Recorded data
<<<<

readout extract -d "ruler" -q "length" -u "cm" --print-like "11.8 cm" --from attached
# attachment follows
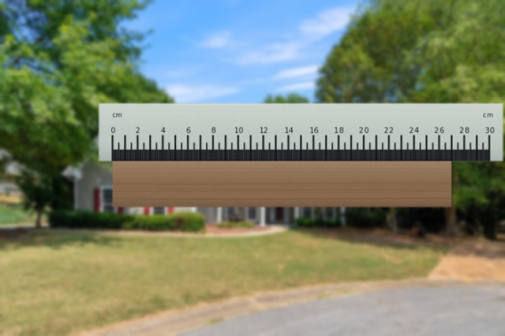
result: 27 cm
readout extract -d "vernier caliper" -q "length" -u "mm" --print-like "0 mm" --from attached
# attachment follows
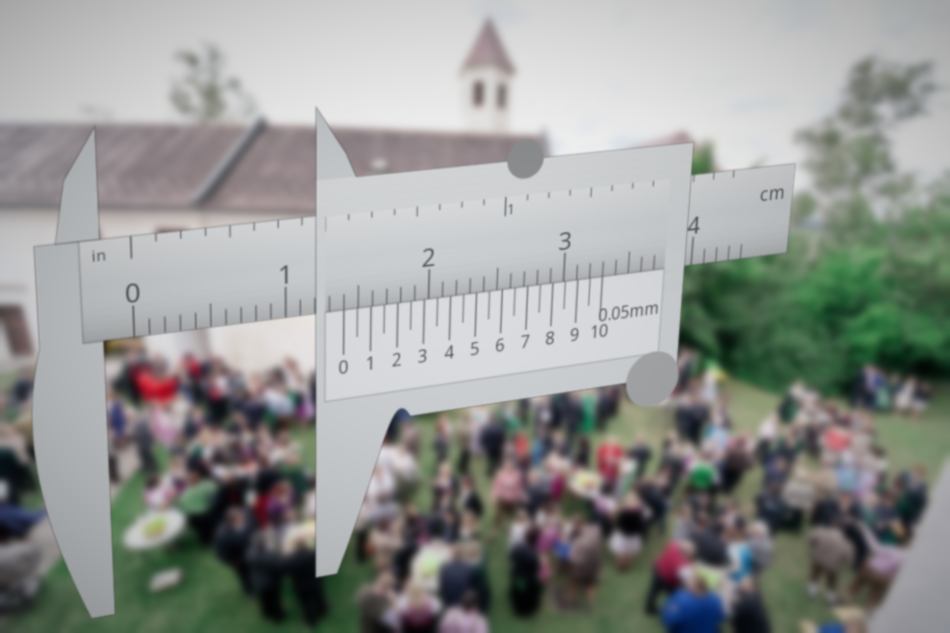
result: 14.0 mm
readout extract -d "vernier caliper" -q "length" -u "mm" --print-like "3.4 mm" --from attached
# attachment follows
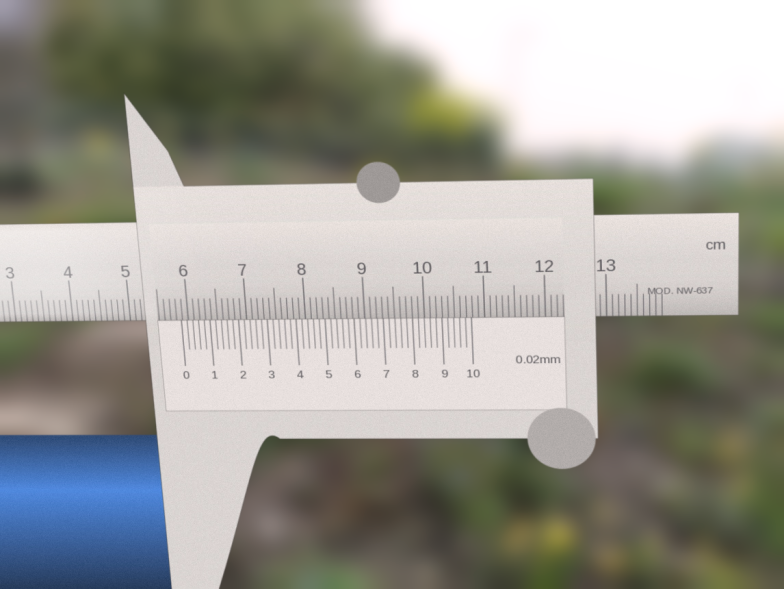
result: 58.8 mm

>>>>
<<<<

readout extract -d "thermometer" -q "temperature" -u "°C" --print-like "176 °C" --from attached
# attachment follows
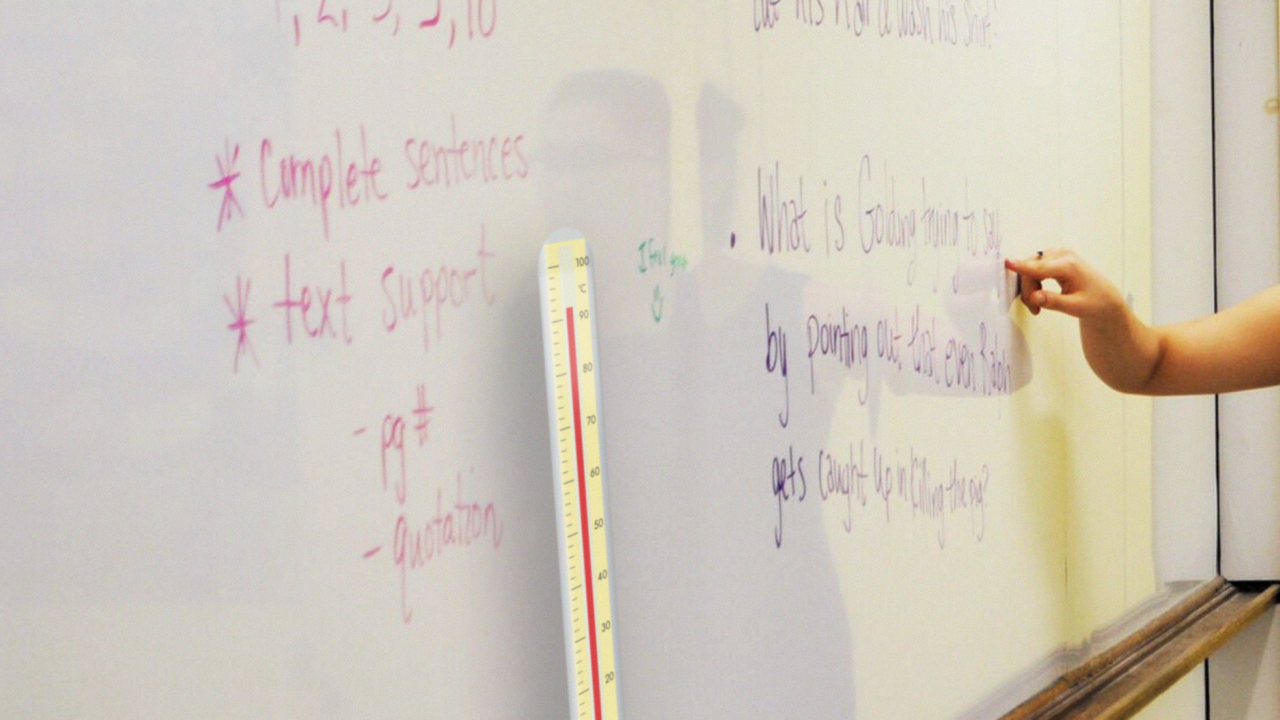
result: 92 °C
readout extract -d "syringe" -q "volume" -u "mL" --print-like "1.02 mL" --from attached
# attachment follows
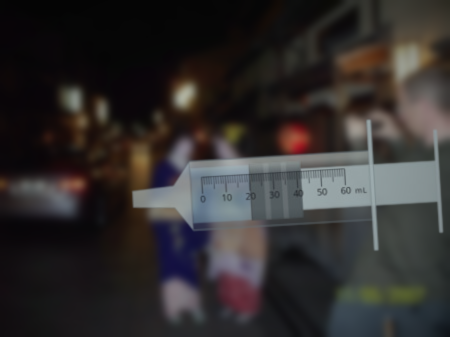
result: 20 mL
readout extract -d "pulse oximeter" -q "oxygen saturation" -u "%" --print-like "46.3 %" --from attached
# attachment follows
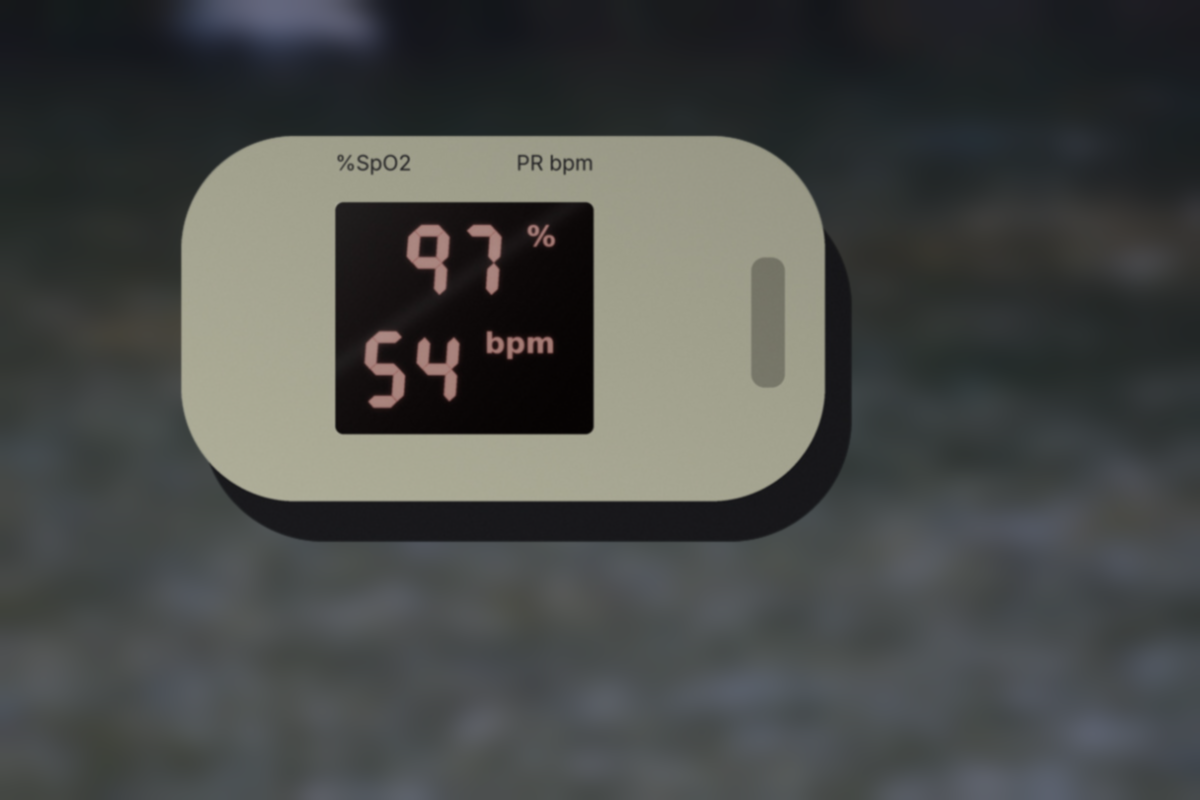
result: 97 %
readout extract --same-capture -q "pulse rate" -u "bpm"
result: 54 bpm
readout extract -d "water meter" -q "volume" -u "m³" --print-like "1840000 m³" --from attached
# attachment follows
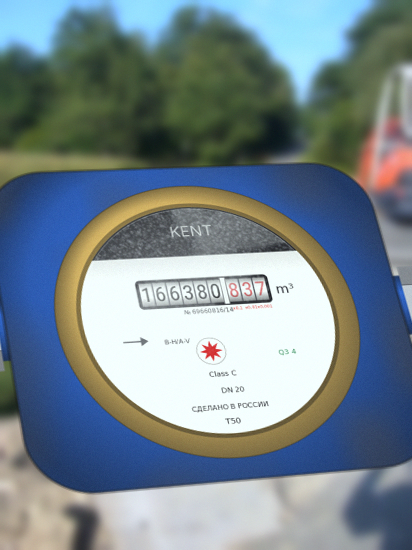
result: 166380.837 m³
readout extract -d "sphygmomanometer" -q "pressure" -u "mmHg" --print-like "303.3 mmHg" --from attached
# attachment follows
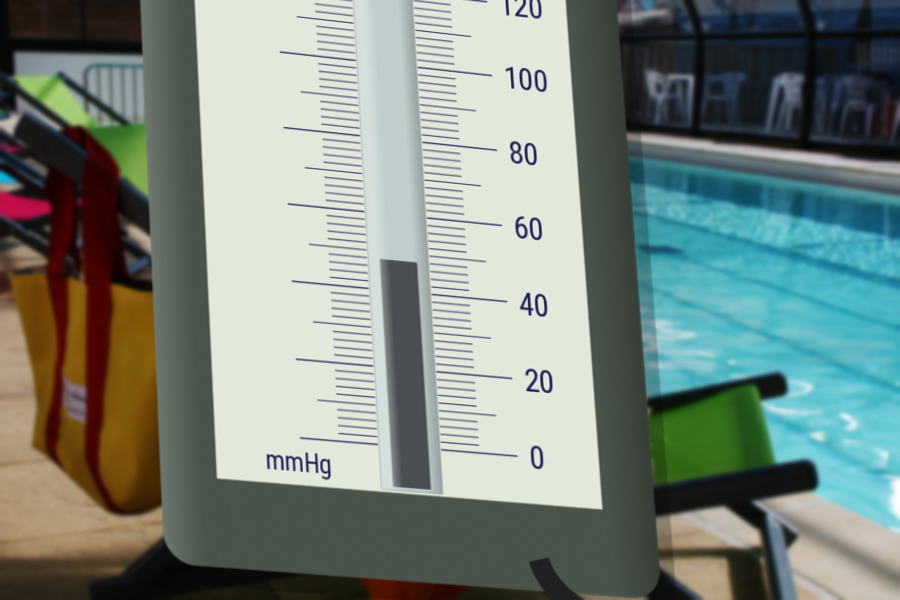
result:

>>>>
<<<<

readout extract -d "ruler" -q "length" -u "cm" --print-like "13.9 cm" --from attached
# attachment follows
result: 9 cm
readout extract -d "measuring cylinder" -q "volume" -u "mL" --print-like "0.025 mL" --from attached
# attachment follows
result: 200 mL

>>>>

» **Aim of the task**
Please gather every line of the listing above that contains the word "caliper", and copy each one out in full.

» **Problem solution**
readout extract -d "vernier caliper" -q "length" -u "mm" --print-like "0 mm" --from attached
readout extract -d "vernier caliper" -q "length" -u "mm" --print-like "3.4 mm" --from attached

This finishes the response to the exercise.